Don and Lamar graduated high school in 1956, and Lamar joined the Air Force at the beginning of that summer. I remember walking with him after school the day he went to enlist. On the way back he remarked that he didn’t care to live past forty. I can’t recall how that came up, or the explanation he provided, something about life wouldn’t be any fun after that. I didn’t say anything, but planned to remind him of his statement twenty years hence, but never got around to it.
Don went to Purdue University that fall. Our trio broke up for good, and I was forced to find other social outlets. A few years later Don and I started attending Indiana University in Bloomington. That was in the fall of 1960, so several years passed in which we didn’t see a whole lot of Lamar - five or six. Friends in the Air Force renamed him “Mike” Hammer, and that stuck for the rest of his life. But he was always “Lamar” to us.
After discharge he worked in Peru and later at the Kokomo Chrysler plant. He had a television show in the mid-70’s called, ”Hook, Line, and Sinker“. I had a brief claim-to-fame when I appeared on it to tell about my adventures at caribou hunting in Alaska.
Don married in June of 1962. Lamar attended, and the two of us played basketball in our tuxedos at the in-laws house after the wedding. Six months later we had a riotous holiday celebration that lasted from Christmas Eve through New Years Eve - the last time the two of us spent an extended time together.

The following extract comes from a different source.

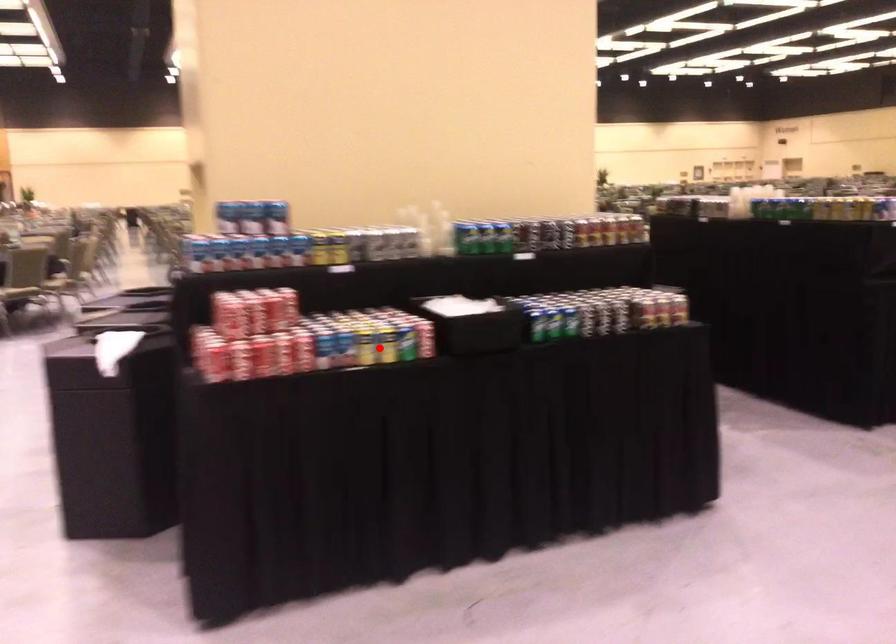
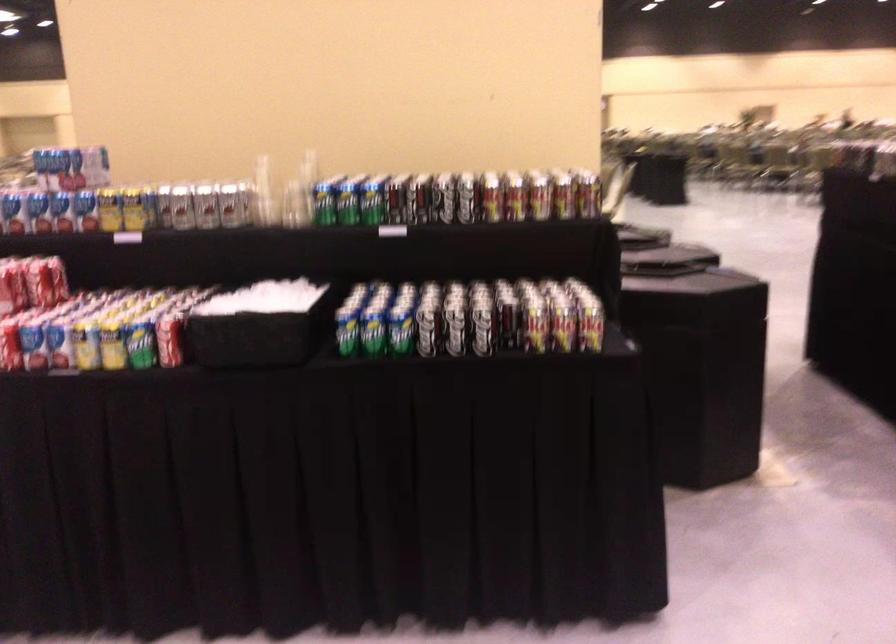
Question: A red point is marked in image1. In image2, is the corresponding 3D point closer to the camera or farther? Reply with the corresponding letter.

Choices:
 (A) The corresponding 3D point is closer.
 (B) The corresponding 3D point is farther.

Answer: (A)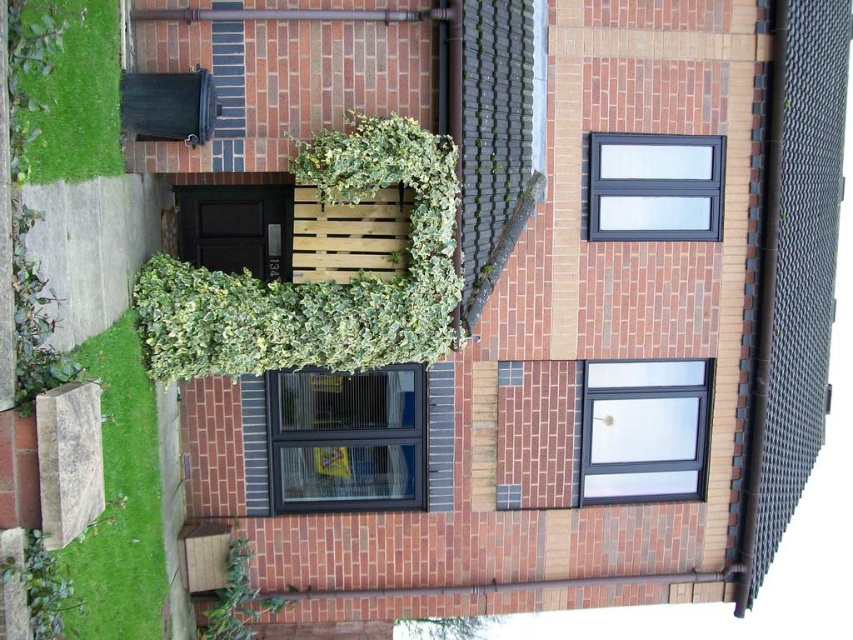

Lamar married a young woman, Bonnie Maish, in 1964 and adopted her young sons, Scott and Todd. I left for Alaska in 1967, and they moved to Minnesota in 1976. I guess he wanted to extend that fishing trip of so many years before. My wife, Mary and I, visited them in Minnesota in 1983. We met again in April of 2002, a week after brother Don died. Don and Lamar were nearly the same age; Don being 27 days older. Lamar returned to Minnesota and died eighteen days after Don. They were both about two months past their 64th birthday. Don died first, but lived nine days longer than Lamar.